| PROBLEM DETAILS |
Begin at the line that contains "genus: Erigeron" and stop after the line that contains "genus: Xylodon", and write out only those lines of the material, replacing "common name" with "vernacular name" and keeping everything else the same.

Dataset entries
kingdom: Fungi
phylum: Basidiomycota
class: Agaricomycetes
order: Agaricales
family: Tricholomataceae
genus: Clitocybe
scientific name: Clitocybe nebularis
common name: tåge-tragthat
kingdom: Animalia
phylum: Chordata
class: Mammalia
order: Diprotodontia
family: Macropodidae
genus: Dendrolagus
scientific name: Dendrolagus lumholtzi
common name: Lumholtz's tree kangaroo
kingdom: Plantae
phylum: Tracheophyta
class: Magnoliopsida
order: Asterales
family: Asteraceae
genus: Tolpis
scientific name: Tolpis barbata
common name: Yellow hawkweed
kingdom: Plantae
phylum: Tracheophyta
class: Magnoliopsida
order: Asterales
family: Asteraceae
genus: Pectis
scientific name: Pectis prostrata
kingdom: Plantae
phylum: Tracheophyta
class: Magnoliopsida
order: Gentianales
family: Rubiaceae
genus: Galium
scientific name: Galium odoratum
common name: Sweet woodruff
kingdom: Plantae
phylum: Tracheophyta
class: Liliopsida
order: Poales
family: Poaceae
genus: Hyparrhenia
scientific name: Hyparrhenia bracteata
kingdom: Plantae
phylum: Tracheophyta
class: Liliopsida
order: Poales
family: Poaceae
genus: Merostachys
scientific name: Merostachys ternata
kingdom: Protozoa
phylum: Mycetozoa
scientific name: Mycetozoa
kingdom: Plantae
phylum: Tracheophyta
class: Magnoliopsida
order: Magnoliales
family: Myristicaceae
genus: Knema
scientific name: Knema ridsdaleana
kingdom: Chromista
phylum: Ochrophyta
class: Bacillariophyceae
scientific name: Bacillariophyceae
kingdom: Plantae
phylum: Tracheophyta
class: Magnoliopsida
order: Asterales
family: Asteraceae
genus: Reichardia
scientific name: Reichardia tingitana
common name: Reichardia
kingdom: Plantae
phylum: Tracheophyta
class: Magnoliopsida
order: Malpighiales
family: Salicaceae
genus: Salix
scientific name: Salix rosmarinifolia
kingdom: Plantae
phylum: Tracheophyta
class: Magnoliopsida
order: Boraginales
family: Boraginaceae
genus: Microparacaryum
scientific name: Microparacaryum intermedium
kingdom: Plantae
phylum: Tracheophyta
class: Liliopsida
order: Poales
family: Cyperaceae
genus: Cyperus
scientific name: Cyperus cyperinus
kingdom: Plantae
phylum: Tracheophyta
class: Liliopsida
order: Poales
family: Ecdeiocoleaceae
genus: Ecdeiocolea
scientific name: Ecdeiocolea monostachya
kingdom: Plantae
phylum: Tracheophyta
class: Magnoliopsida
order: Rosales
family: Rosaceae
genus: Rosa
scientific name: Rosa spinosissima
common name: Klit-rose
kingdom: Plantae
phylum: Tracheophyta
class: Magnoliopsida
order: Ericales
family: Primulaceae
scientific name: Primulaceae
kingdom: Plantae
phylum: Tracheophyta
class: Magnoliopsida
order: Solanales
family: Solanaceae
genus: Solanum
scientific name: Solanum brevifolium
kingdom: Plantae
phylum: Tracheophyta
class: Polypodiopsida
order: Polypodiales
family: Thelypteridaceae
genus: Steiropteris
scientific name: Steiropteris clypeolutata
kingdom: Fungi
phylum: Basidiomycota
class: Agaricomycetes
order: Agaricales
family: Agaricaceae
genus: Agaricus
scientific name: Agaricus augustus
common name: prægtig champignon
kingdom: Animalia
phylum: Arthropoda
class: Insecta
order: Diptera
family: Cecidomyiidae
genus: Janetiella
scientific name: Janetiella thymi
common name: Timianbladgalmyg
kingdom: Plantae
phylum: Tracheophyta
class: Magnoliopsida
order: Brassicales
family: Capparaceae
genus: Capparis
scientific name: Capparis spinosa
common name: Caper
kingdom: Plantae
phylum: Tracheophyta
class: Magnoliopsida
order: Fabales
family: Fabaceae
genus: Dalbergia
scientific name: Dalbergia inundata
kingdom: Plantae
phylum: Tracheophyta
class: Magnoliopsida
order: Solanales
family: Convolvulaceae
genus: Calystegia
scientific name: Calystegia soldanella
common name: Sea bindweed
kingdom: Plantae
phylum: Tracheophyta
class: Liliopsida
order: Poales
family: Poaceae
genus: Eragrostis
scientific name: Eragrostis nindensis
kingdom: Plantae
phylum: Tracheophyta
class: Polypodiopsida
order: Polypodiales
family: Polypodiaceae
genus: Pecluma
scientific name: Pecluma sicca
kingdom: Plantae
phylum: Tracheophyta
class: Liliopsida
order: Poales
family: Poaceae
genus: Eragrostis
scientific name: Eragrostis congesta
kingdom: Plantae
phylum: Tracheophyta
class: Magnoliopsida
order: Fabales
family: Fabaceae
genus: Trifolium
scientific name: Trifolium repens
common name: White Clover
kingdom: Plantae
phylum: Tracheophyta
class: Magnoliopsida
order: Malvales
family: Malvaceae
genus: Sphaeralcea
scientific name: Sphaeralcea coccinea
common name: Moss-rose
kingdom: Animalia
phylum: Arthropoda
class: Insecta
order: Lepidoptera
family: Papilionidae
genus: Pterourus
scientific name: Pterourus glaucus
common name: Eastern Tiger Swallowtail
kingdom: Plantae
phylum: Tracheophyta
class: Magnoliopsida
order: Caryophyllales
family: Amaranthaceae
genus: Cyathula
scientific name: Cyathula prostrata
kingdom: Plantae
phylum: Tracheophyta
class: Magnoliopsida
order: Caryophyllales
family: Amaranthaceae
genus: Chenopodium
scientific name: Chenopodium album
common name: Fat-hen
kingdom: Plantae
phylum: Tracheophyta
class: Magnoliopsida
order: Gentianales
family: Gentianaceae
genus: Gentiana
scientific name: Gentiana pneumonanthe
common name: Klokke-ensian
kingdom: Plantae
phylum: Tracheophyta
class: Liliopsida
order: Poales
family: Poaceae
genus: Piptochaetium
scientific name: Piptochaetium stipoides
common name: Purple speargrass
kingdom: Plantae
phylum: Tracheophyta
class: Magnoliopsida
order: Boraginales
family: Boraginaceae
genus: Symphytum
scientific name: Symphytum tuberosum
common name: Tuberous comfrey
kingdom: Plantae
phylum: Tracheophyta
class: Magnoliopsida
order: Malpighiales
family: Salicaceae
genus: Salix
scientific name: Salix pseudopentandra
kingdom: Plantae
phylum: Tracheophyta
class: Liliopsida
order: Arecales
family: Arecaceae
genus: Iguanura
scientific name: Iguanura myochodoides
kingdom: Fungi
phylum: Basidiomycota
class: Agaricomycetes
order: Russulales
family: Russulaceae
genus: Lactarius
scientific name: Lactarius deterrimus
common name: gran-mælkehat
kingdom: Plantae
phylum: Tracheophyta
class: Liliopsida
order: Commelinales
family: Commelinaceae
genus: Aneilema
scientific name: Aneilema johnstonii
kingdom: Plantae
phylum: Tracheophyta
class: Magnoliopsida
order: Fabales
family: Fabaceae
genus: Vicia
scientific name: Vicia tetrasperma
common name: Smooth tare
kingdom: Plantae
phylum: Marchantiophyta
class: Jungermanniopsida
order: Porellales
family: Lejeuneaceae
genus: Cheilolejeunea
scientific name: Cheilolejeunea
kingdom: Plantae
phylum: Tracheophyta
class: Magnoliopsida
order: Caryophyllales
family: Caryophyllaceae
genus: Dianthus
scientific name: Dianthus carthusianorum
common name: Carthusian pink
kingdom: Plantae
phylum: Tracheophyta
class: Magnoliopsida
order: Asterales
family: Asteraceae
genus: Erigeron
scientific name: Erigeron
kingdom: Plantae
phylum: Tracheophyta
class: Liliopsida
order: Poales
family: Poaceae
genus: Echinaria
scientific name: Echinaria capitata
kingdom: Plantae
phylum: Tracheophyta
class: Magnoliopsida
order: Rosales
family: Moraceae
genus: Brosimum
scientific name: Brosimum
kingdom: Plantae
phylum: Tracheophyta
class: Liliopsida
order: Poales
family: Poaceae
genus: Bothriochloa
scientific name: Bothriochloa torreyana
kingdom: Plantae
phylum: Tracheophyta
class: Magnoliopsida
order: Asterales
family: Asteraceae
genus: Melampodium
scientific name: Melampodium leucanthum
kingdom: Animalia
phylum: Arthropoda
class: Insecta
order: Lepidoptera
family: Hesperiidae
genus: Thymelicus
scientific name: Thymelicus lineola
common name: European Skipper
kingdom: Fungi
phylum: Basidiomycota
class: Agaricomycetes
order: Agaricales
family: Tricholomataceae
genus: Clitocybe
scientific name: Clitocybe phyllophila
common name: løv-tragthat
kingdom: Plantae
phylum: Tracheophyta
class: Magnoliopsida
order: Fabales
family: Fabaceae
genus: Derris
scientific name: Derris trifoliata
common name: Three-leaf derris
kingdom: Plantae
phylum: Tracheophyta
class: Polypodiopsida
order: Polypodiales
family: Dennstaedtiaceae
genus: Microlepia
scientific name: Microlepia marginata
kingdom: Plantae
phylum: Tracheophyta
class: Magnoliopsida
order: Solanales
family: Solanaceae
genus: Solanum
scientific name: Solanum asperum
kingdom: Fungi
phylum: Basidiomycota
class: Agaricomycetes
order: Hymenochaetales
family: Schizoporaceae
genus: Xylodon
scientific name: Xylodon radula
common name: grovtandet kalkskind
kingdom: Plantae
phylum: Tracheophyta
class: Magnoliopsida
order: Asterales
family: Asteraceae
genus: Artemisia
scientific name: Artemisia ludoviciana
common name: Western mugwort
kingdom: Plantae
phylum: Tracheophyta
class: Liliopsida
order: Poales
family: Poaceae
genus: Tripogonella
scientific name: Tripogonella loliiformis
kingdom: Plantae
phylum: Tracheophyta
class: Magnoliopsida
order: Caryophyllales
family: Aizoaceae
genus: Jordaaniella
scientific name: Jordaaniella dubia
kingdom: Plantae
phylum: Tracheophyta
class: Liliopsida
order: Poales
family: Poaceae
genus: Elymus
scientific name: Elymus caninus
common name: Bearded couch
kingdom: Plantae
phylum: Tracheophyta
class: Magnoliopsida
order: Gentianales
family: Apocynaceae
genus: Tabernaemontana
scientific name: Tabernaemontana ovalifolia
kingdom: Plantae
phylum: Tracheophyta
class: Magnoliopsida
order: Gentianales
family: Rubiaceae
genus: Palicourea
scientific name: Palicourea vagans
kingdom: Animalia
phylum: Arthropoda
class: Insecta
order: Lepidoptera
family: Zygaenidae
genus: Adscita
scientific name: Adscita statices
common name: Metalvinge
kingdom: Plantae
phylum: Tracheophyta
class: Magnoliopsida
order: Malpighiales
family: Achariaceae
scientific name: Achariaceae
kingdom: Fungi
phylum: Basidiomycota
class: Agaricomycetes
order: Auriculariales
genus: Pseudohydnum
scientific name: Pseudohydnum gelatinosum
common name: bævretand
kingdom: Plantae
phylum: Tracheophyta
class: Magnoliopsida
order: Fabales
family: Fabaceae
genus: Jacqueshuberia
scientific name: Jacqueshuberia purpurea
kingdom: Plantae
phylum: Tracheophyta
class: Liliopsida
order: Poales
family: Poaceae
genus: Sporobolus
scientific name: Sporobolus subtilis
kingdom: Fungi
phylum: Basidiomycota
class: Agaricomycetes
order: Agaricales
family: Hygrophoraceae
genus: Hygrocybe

| THE REPLY |
genus: Erigeron
scientific name: Erigeron
kingdom: Plantae
phylum: Tracheophyta
class: Liliopsida
order: Poales
family: Poaceae
genus: Echinaria
scientific name: Echinaria capitata
kingdom: Plantae
phylum: Tracheophyta
class: Magnoliopsida
order: Rosales
family: Moraceae
genus: Brosimum
scientific name: Brosimum
kingdom: Plantae
phylum: Tracheophyta
class: Liliopsida
order: Poales
family: Poaceae
genus: Bothriochloa
scientific name: Bothriochloa torreyana
kingdom: Plantae
phylum: Tracheophyta
class: Magnoliopsida
order: Asterales
family: Asteraceae
genus: Melampodium
scientific name: Melampodium leucanthum
kingdom: Animalia
phylum: Arthropoda
class: Insecta
order: Lepidoptera
family: Hesperiidae
genus: Thymelicus
scientific name: Thymelicus lineola
vernacular name: European Skipper
kingdom: Fungi
phylum: Basidiomycota
class: Agaricomycetes
order: Agaricales
family: Tricholomataceae
genus: Clitocybe
scientific name: Clitocybe phyllophila
vernacular name: løv-tragthat
kingdom: Plantae
phylum: Tracheophyta
class: Magnoliopsida
order: Fabales
family: Fabaceae
genus: Derris
scientific name: Derris trifoliata
vernacular name: Three-leaf derris
kingdom: Plantae
phylum: Tracheophyta
class: Polypodiopsida
order: Polypodiales
family: Dennstaedtiaceae
genus: Microlepia
scientific name: Microlepia marginata
kingdom: Plantae
phylum: Tracheophyta
class: Magnoliopsida
order: Solanales
family: Solanaceae
genus: Solanum
scientific name: Solanum asperum
kingdom: Fungi
phylum: Basidiomycota
class: Agaricomycetes
order: Hymenochaetales
family: Schizoporaceae
genus: Xylodon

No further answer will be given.